The morning was over except for a visit with my friend, Leo, and the usual cup of perfect coffee.  I am really pumped up for autumn after this morning's taste of it.


Thursday, September 10, 2015

Discovering Quito and nearby Papallacta Pass

Pam and I arrived in Ecuador two days before our flight to the Galapagos. We had an extra day to discover the city of Quito before our formal tour began with a trip into the mountains (for hummingbirds). So, on day one we joined two other couples- also in our group going to Galapagos - in a guided tour of Quito.

Quito lies 9,350 feet above sea level, so a leisurely day to become accustomed to the thin air was helpful before going even higher on day two.
We discovered a host of welcoming Ecuadorians including our knowledgeable guide, Patricia Villarreal. The ride into the city confirmed that staying out near the new airport was a  wise decision by our tour leader.  It is an enormous city with serious traffic congestion.

Our first stop was at the statue of the Winged Virgin that overlooks the old town.  The statue is constructed of cast metal plates anchored to an internal steel frame work. One can ascend the stairs inside for an expansive view of both the old city of Quito and, to the left, the volcanic mountain that Marshal Sucre descended with the army of independence to expel the Spanish in 1822.

Note at the base of the statue is a serpent on a leash that is held by the winged Virgin Mary. Of course, the message is that the serpent of the creation story is subdued by faith.

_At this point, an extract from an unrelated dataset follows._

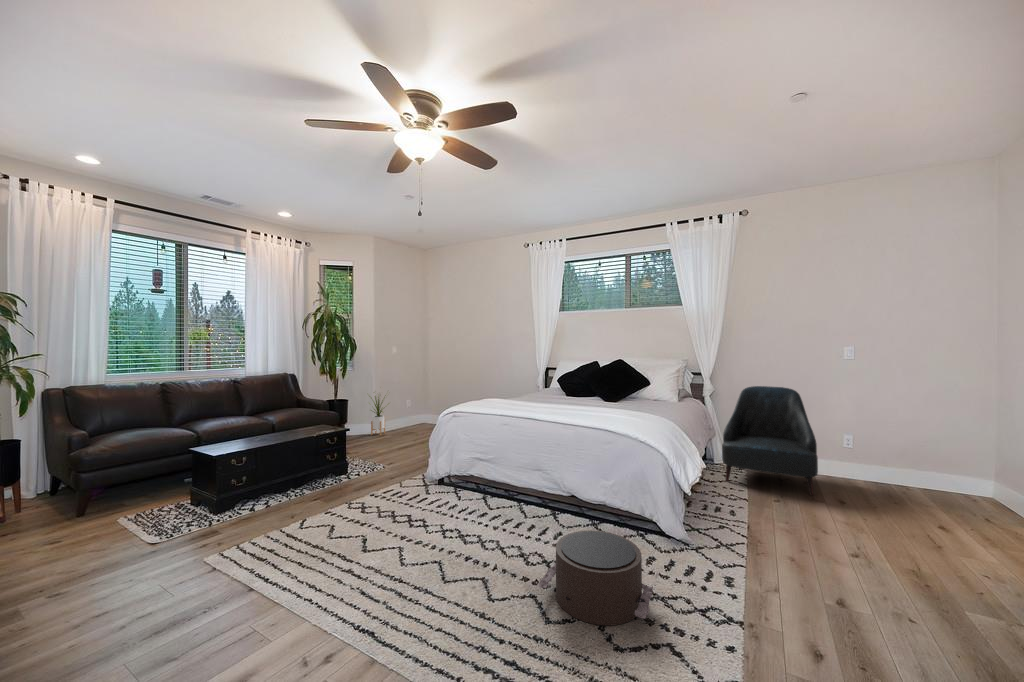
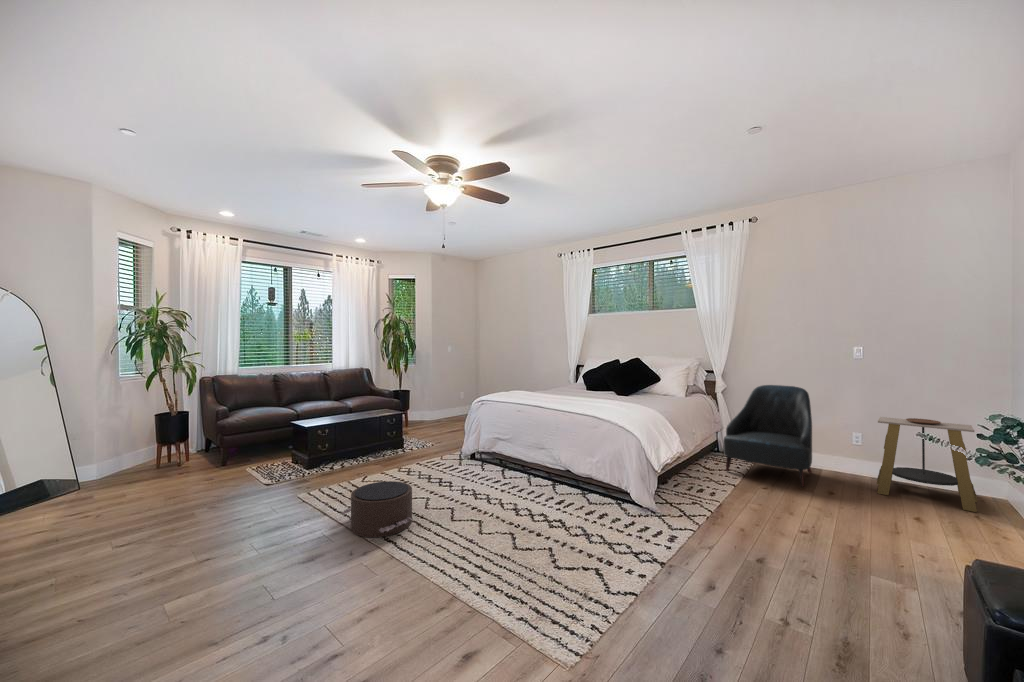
house plant: present [371,396,385,435] -> none [425,380,447,422]
side table: none [871,417,986,514] -> present [877,417,978,512]
pouf: present [538,530,653,625] -> present [342,481,412,537]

There is an outside viewing balcony on the statue that reveals a bustling city and a multitude of volcanic peaks in every direction.

We next went into the center of the old city at the Plaza de la Independencia.

Central to the plaza is a monument to independence with a cathedral behind it and the presidential place to the right. In the plaza we found a mix of tourists, locals, vendors and police.


We found one lady selling beautiful woven scarfs. Her prices were a bargain, too.

We explored the sights beginning with the entrance to the Presidential Palace.  Then we went down a side street to some of the many churches. No photos were allowed in the gold encrusted church on our right, so only a door could be shown.  It was in sharp contrast to a nearby Jesuit church where a mass was in progress.  This one was far less formal, and the service was enthusiastic and lyrical.

The entire day could easily have been filled with the sights of the old town, but we moved on for a casual lunch, and a visit to a cultural  museum located exactly on the equator.

While the day's activity had not been strenuous, we did feel the effects of the thin air. 

While we toured Quito, more of our group arrived at our lodging, a 300 year old hacienda converted to a luxury garden hotel. It was a very relaxing location with a great restaurant providing a great conclusion to our day.


Early the next morning we went to the mountains for hummingbirds. Guango Lodge is just past the crest of Papallacta Pass (nearly 14000 feet).  The day was misty and cool, just perfect for bringing in scores of hummingbirds to the feeders.  Here are a few of the birds we saw.

Now, one would expect the hummingbirds to be the  highlight of our day in the mountains, but one huge surprise remained. As we crested Papallacta Pass and headed down towards Quito, our alert driver spotted a bear on edge of the road.  He quickly pulled off the road, and we soon saw that it was a Spectacled Bear, actually a sow and cub. They crossed just upslope from us and continued up a very steep mountainside.  These are the only bears in South America and extremely unusual to see.

We continued towards our hotel only to discover that the active Cotopaxi Volcano was in clear view just outside Quito.  Another stop and and good view of the ash venting some 50 kilometers away.

At that point it was hard to say what was the highpoint of our first two days.  It was dinner and early to bed for a 6:30 flight to Galapagos.  There would be a lot of 4 and 5 am  wake-ups for the next ten days.